Running mates are supposed to do three things. First, they are supposed to understand that the presidential nominee calls the shots. Their job is to travel the country for four or five months singing not their own praises but the nominee's. Can we really expect - and I say this in Clinton's defence - America's most admired woman (and she is that, in poll after poll) to play such a subordinate role? On areas of policy, will Clinton suddenly be able to adopt Obama's position - saying, for example, after denying it for more than a year, that the Iraq war was indeed a mistake?

Second, running mates are supposed to bring some geographical advantage to the ticket. Kennedy chose Johnson, in spite of their mutual nuclear contempt, because LBJ would help nail down Texas and the south. I'm not sure Clinton brings Obama a single state he can't get without her.

Third, running mates ideally have strengths that make up for the candidate's weaknesses. George Bush was weak on global and military experience. Dick Cheney, a former defence secretary who had overseen a successful war, was a strong choice by Bush, whatever we may think of how that has turned out.

One can make a symbolic argument for Clinton on this point. He is black and male, she is white and female. But she doesn't have many substantive strengths that he lacks. Obama would be better off with someone with global and military credentials - a Democratic Cheney, without the Dr No hunger for world domination.

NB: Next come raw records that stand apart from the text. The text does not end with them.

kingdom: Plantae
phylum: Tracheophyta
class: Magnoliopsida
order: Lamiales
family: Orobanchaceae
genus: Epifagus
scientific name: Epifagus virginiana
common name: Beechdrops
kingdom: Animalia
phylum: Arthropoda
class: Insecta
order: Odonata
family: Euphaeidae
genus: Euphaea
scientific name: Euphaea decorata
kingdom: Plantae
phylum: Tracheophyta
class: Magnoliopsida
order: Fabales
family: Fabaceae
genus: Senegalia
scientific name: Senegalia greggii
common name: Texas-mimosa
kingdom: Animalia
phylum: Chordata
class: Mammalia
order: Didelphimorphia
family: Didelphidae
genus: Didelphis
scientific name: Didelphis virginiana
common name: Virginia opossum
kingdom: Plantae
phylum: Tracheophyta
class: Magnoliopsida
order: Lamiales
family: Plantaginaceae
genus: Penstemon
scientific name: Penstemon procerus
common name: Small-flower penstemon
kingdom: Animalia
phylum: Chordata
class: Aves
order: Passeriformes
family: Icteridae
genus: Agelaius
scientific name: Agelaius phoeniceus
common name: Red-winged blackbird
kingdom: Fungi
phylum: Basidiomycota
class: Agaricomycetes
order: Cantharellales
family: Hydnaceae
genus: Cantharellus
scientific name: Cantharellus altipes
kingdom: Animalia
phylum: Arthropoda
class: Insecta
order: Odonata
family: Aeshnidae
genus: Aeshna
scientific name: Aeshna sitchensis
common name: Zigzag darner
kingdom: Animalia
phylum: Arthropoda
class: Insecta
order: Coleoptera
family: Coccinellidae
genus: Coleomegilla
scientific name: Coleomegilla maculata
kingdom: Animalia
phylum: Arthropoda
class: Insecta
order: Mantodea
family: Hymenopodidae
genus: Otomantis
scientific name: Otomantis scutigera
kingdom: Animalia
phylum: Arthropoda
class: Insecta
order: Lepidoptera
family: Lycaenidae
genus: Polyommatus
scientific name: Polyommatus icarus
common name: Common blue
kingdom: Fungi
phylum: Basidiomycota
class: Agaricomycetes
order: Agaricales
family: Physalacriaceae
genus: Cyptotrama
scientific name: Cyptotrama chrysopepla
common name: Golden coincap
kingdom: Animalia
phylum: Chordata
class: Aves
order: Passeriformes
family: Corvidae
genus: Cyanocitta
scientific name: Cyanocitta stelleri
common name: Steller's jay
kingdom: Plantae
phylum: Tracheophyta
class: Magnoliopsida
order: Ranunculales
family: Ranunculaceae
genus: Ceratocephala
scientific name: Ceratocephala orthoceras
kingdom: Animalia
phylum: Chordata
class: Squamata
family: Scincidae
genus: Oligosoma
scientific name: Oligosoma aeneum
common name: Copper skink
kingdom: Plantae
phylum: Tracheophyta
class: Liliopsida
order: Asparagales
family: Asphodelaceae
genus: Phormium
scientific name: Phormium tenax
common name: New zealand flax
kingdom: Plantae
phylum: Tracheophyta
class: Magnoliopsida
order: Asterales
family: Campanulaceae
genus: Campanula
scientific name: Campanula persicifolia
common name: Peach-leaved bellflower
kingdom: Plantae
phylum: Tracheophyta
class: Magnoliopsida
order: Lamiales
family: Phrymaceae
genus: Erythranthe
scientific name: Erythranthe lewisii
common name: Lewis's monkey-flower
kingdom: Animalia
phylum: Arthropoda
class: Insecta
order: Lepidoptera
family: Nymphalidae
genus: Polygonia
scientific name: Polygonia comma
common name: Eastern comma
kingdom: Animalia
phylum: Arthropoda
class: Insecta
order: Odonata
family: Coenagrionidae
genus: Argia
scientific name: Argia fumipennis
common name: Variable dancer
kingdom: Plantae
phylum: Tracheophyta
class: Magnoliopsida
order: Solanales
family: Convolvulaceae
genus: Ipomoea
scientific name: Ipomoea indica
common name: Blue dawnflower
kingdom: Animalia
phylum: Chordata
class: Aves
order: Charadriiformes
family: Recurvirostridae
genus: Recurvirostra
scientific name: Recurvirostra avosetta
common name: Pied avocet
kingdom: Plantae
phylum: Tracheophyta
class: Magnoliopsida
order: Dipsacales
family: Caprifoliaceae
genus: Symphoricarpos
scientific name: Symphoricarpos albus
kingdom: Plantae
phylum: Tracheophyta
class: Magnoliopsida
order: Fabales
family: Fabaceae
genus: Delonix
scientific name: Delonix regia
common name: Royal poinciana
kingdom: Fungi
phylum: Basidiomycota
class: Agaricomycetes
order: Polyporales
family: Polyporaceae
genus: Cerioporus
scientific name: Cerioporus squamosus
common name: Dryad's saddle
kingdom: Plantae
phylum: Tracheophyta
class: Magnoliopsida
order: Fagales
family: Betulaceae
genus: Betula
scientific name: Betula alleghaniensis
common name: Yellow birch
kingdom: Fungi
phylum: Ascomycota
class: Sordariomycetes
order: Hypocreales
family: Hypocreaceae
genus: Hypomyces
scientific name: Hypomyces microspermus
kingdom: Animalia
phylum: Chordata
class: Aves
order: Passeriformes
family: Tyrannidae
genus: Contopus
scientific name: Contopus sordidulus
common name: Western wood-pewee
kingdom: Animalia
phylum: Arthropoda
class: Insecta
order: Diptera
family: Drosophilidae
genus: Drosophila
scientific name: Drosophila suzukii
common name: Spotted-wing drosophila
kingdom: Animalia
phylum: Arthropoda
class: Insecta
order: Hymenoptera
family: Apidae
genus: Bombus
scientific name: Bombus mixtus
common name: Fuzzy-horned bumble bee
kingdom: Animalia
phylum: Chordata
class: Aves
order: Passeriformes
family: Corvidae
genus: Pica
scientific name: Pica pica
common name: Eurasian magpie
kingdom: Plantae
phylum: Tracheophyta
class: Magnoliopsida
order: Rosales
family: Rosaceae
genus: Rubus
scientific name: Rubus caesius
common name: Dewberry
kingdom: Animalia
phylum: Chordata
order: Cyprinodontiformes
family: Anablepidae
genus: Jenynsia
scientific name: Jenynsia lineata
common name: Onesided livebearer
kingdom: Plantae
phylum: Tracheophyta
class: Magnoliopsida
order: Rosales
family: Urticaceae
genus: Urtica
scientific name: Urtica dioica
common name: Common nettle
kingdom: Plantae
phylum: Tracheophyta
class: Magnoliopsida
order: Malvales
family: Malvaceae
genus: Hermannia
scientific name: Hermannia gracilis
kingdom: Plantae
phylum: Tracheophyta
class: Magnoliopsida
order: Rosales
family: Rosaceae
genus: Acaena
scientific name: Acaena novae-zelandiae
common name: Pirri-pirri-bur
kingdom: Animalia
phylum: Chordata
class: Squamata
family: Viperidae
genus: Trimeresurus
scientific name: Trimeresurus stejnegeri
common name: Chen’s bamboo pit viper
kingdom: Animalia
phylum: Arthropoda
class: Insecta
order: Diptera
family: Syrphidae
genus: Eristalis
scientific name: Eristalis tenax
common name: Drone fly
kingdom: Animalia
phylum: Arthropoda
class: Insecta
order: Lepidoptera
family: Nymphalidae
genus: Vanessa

The opposite case? Obama is a somewhat more plausible choice for Clinton than she is for him, because he has greater appeal to independents. But here, too, on my three criteria, Obama doesn't bring Clinton enough that she doesn't already have on her own. He may have become, like her, too large a figure to play second violin. He doesn't bring her a state that I can see, and he doesn't add much substantively.

Finally, asking Americans to vote for a woman or a black man is one thing; but asking them to vote for both? I would like to think my country has changed that much.

If I were advising them I'd push each toward a white man from a state or region where they may have the potential to pick off crucial or unexpected electoral votes.

The Everly Brothers said all they had to do was dream. My guess is that Democrats will have to do a little more.